Art has value for the process of running a country because it improves understanding of ‘messy’ situations. It adds value to the traditional approach of studying history and viewing the panorama of events that emerged from thousands of years of human decisions. The cerebral knowledge of history contributes to a more potent mix when combined with the visceral experience of art.
One of the messages of history concerns boundaries. Ancient hunter-gatherers had to have ‘unbounded’ knowledge or they didn’t survive. The shift to agriculture led to specialisation that continues to this moment. Not so long ago Michelangelo (Renaissance artist) could work as an architect (St Peter’s Basilica and other projects1). Today the practice of architecture is so tightly guarded that artists are decorators rather than instigators of spatial transformation.

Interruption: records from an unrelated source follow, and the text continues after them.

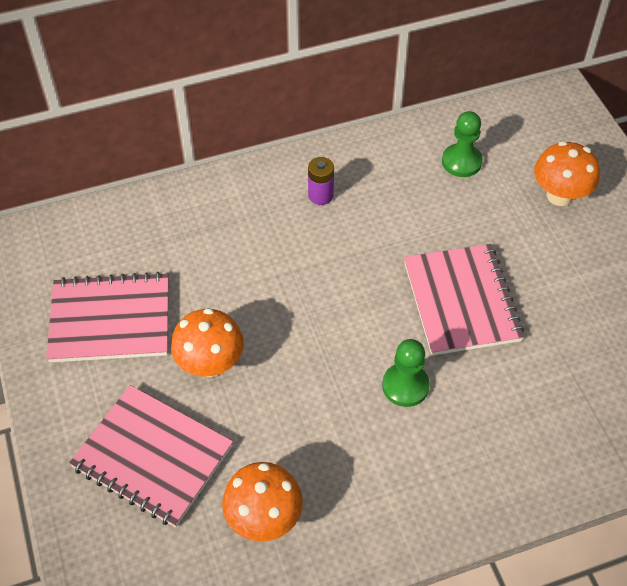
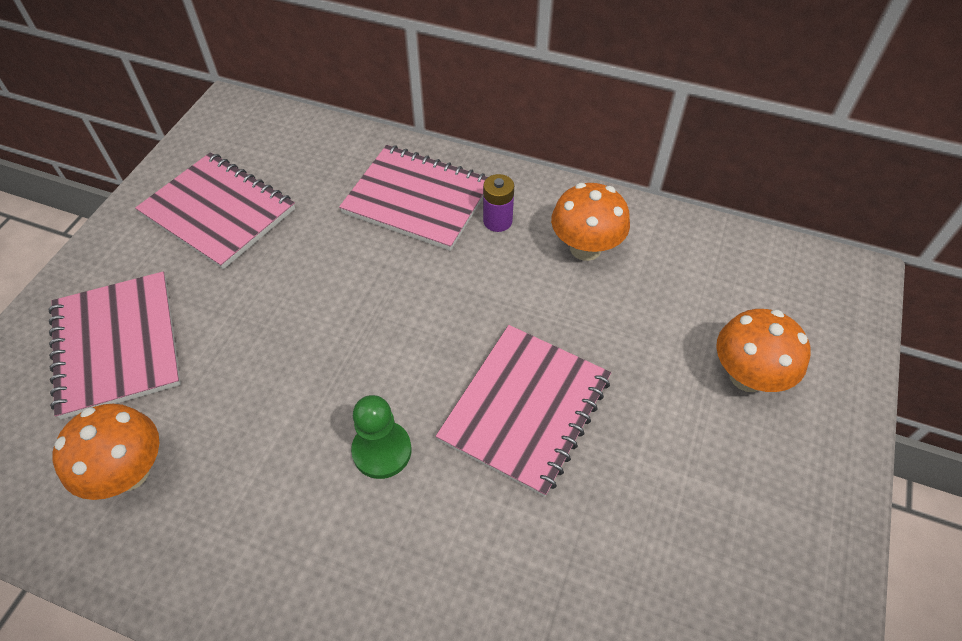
camera: 40 degrees right, 0 degrees up
(210, 364) = (246, 301): orange mushroom -> orange mushroom (585, 248)
(249, 215) = (417, 199): none -> pink notebook
(461, 162) = (669, 275): green pawn -> none

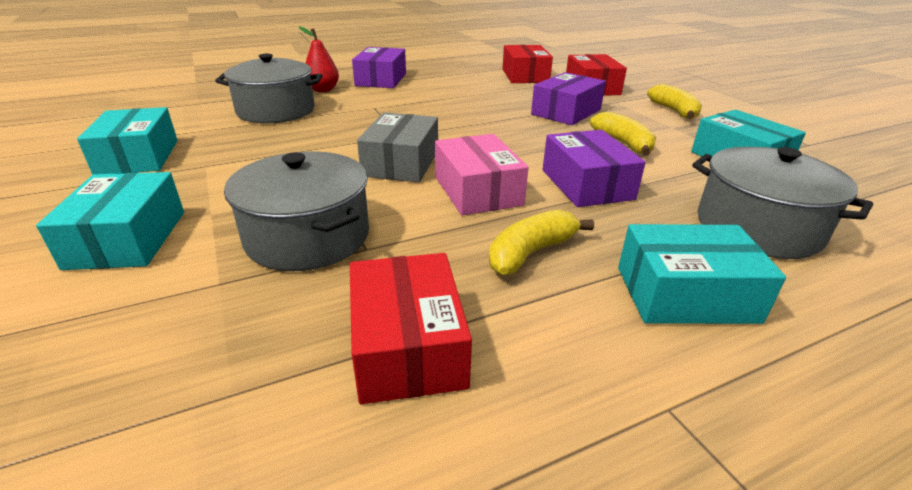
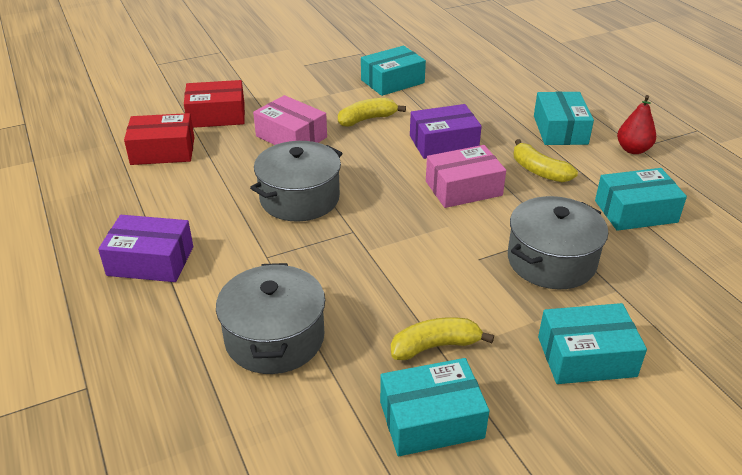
camera: 90 degrees left, 5 degrees up
(323, 90) = (189, 310): red pear -> red pear (633, 150)
(401, 163) = (420, 227): grey box -> none
(407, 345) = (635, 211): red box -> turquoise box
(566, 112) = (291, 136): purple box -> pink box
(674, 111) = (292, 86): yellow banana -> yellow banana (435, 346)
(757, 227) = (487, 97): grey pot -> grey pot (299, 198)

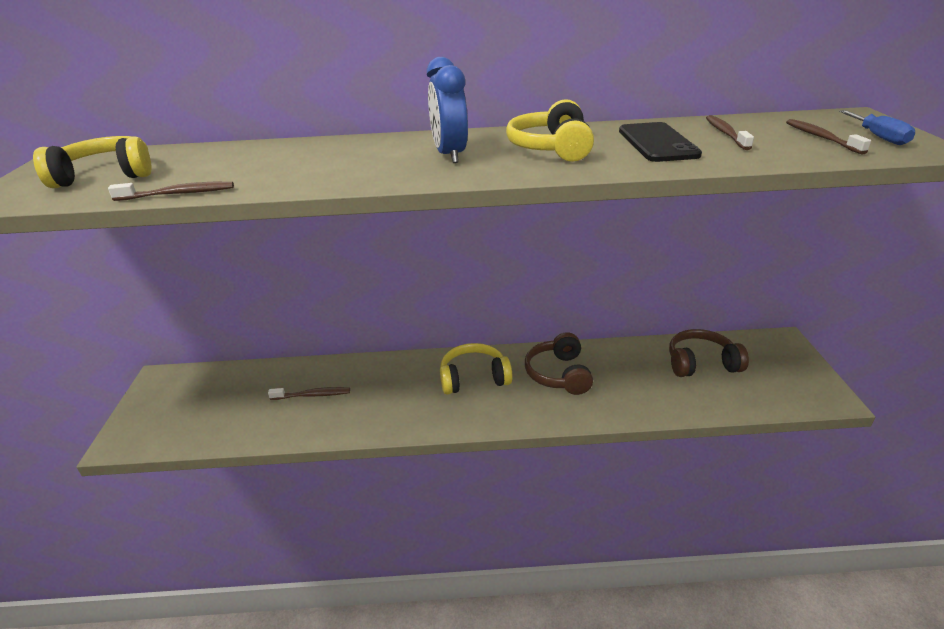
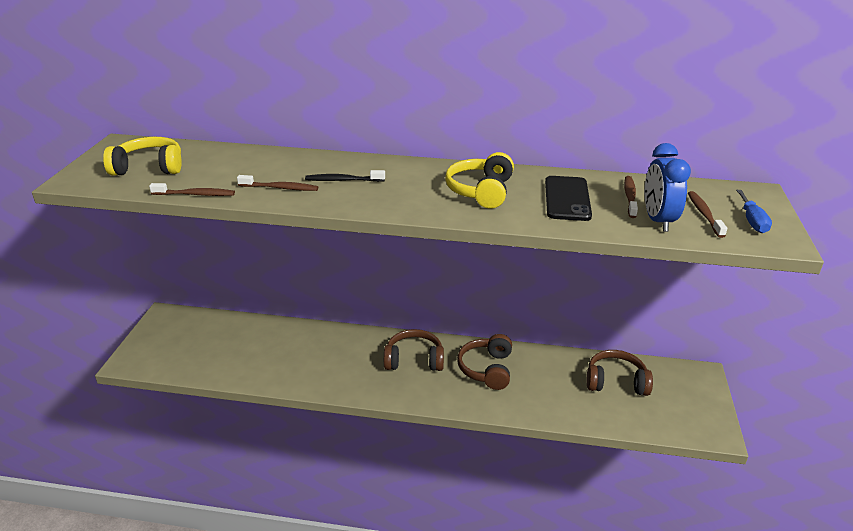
camera: 10 degrees right, 0 degrees up
(312, 395) = (280, 351): brown toothbrush -> brown toothbrush (280, 188)
(374, 158) = (343, 180): none -> black toothbrush
(449, 155) = (400, 186): blue clock -> blue clock (658, 220)
(474, 378) = (414, 360): yellow headphones -> brown headphones

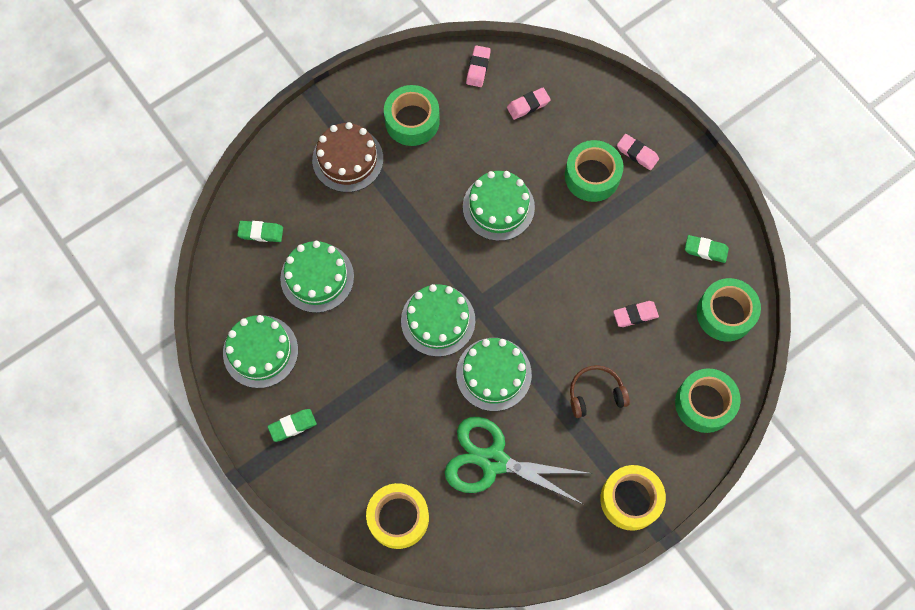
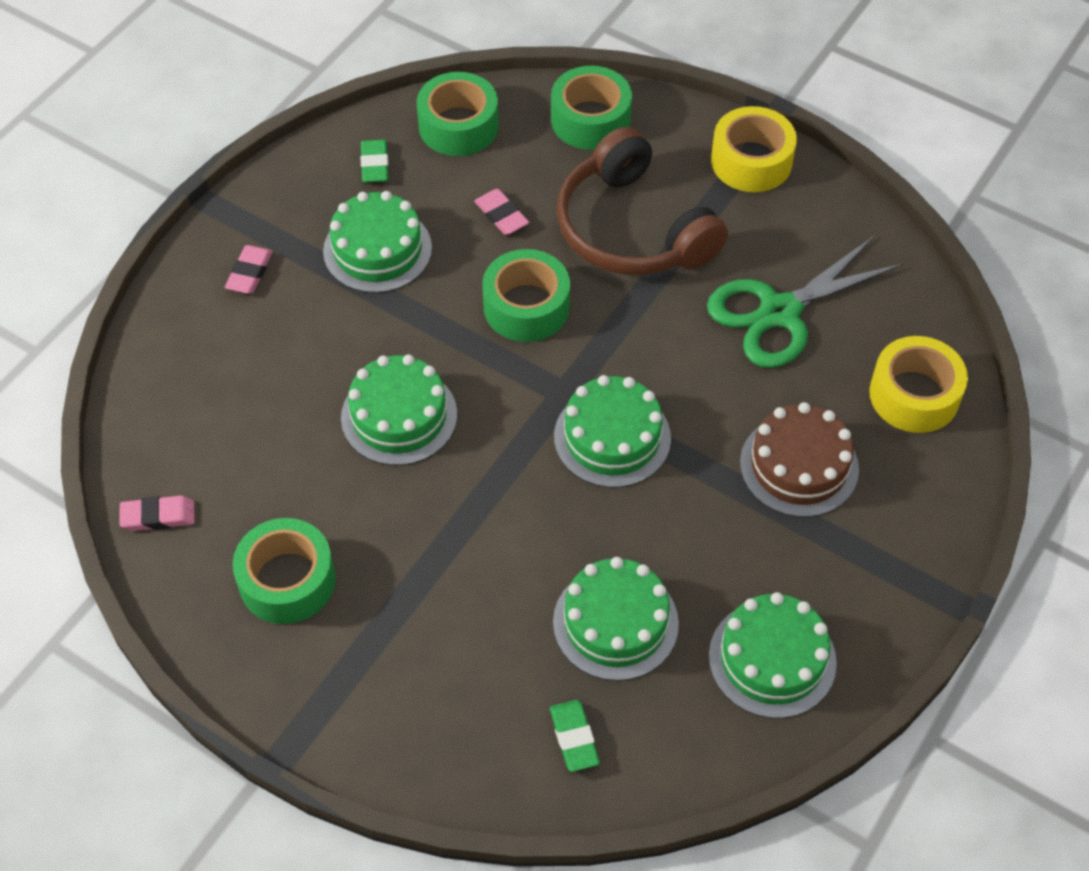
camera: 110 degrees left, 15 degrees down
(292, 426) = (861, 570): green eraser -> none
(347, 159) = (391, 652): brown cake -> brown cake (799, 466)
(493, 374) = (660, 347): green cake -> green cake (377, 250)
(493, 461) = (780, 312): green scissors -> green scissors turned 60 degrees clockwise
(528, 105) = (208, 428): pink eraser -> none
(592, 176) = (305, 316): green tape -> green tape (526, 307)
(595, 394) = (632, 229): brown headphones -> brown headphones, size x2.00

Instead of being fluid, like water paint, much of our collective knowledge has become rigid – a paradox of the internet age. In the midst of breath-taking inventiveness rigidity has led to a scary assortment of large and small follies. The disconnection of local communities isn’t that different from the big stuff (dangers of economic collapse, epidemics, wars, global warming and so on).
Water painting is merely a single example of a discipline that embraces creativity and meaning and is relevant to many other fields.

The goal of the 2015 New Zealand Creativity Challenge is to explore a trove of different models that cross boundaries and reconnect. It is an essential step in shaping a better world for all of us.